◆ Passage extrait
---+---
À quelles obligations sont soumis les artisans qui souhaitent se lancer sur le marché de la rénovation énergétique ?

Les artisans doivent justifier de deux années d’ancienneté et ils ne peuvent demander une qualification que pour au maximum trois chantiers. Pour chaque chantier, l’entreprise formule une demande auprès des organismes de qualification ayant une convention avec l’État (Qualibat, Qualit’EnR, Qualifelec). Ces derniers vérifient la recevabilité des dossiers des entreprises et organisent un contrôle sur site des travaux. Chaque réalisation des travaux est contrôlée par un audit de chantier systématique.

Quels sont les principaux objectifs du projet de Loi Climat et Résilience ?

Le projet de loi Climat et résilience, c’est l’écologie du concret, celle qui entre dans le quotidien des Français et qui les accompagne dans la transition. La rénovation énergétique est au coeur de ce projet de loi, avec de nouvelles mesures qui compléteront MaPrimeRenov’. Elles insisteront sur le rôle fondamental de l’accompagnement des ménages pour des rénovations ambitieuses et de qualité.

Ce projet de loi prévoit la création d’un Accompagnateur Rénov’, de quoi s’agit-il ?

Le gouvernement cherche à développer l’accompagnement des ménages dans les démarches à entreprendre pour bénéficier des aides à la rénovation énergétique, la conduite des travaux. De nombreux acteurs pourront réaliser cet accompagnement s’ils présentent des garanties de compétences et de neutralité suffisantes, qu’il s’agisse d’architectes, d’acteurs de l’énergie, d’associations de lutte contre la précarité ou même d’entreprises de travaux.

Pourquoi avoir proposé la création de ce nouvel acteur ?

Nous aidons les Français financièrement à s’engager dans la rénovation énergétique, mais nous devons également les accompagner dans les démarches à suivre pour bénéficier des aides, dans la gestion financière de leurs travaux… Autant de missions que devra remplir ce nouvel accompagnateur.

Quel sera le coût de cet accompagnement ? Comment sera-t-il financé ?

La définition des termes exacts de l’accompagnement est en cours et fera l’objet d’une concertation. Le mode de financement, auquel les certificats d’économie d’énergie pourront contribuer, est encore en discussion.

En quoi le rôle de cet Accompagnateur Rénov’ se distingue-t-il de celui des architectes, qui sont nombreux à avoir été formés grâce au dispositif « FAIRE » et à être qualifiés pour suivre des travaux de rénovation ?

Le rôle des architectes dans l’accompagnement des rénovations énergétiques est reconnu de tous. Ils pourront intégrer ce nouveau dispositif d’accompagnement, selon des conditions qui sont encore à définir.
---+---
◆ Lignes extraites
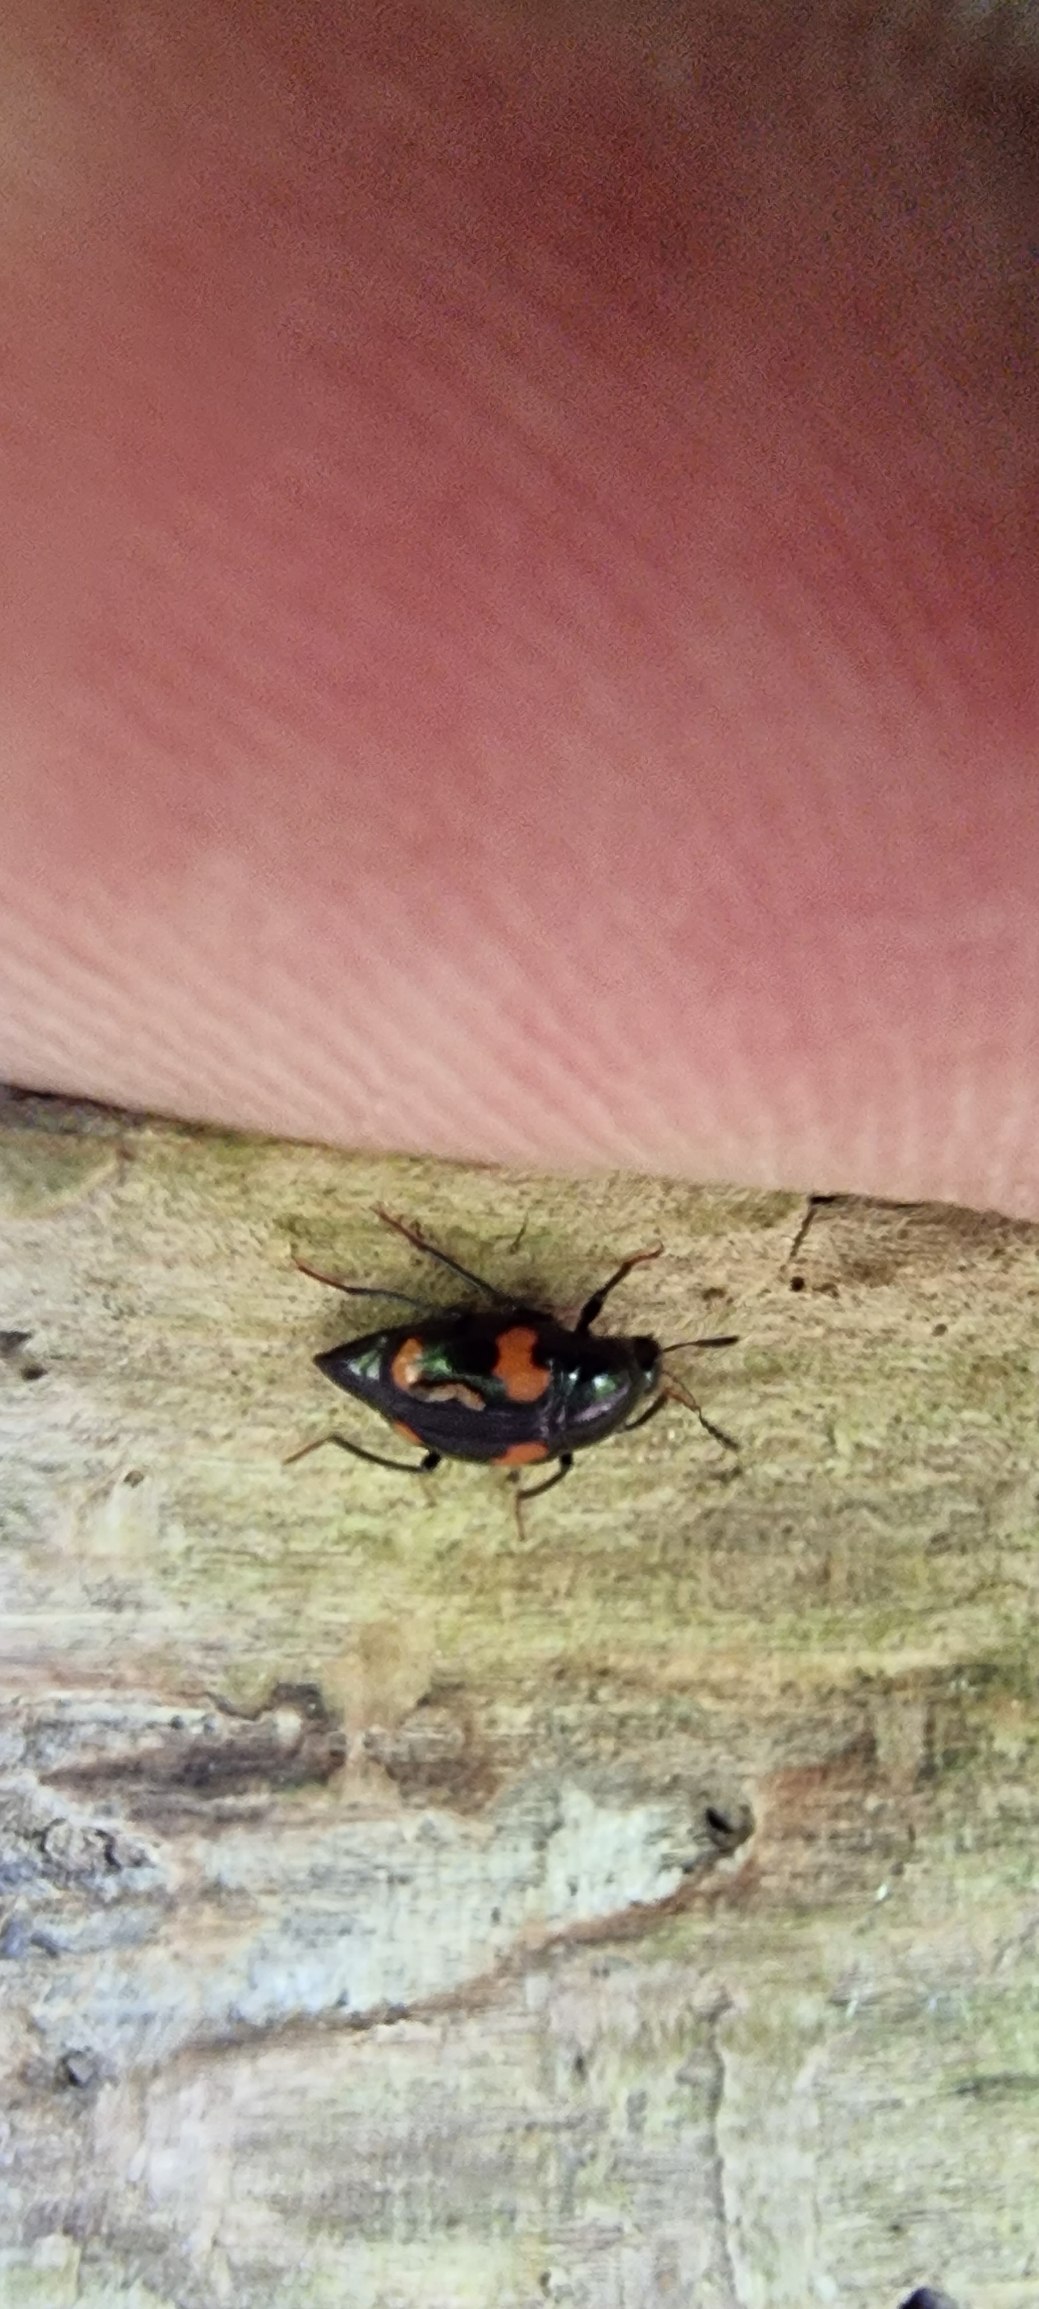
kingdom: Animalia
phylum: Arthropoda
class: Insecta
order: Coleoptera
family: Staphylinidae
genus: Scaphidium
---+---
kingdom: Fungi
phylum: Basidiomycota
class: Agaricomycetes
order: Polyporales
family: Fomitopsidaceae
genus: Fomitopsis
---+---
◆ Consigne
Indiquez si chacune des affirmations suivantes concorde avec le passage sur la rénovation énergétique, en répondant par oui ou par non et en citant les mots décisifs du passage. (a) Un artisan peut demander une qualification pour trois chantiers au plus. (b) Le mode de financement de l’accompagnement est déjà arrêté. (c) Les entreprises de travaux sont exclues de l’accompagnement des ménages.

◆ Corrigé
(a) Oui : « ils ne peuvent demander une qualification que pour au maximum trois chantiers ».
(b) Non : « Le mode de financement, auquel les certificats d’économie d’énergie pourront contribuer, est encore en discussion. »
(c) Non : « qu’il s’agisse d’architectes, d’acteurs de l’énergie, d’associations de lutte contre la précarité ou même d’entreprises de travaux ».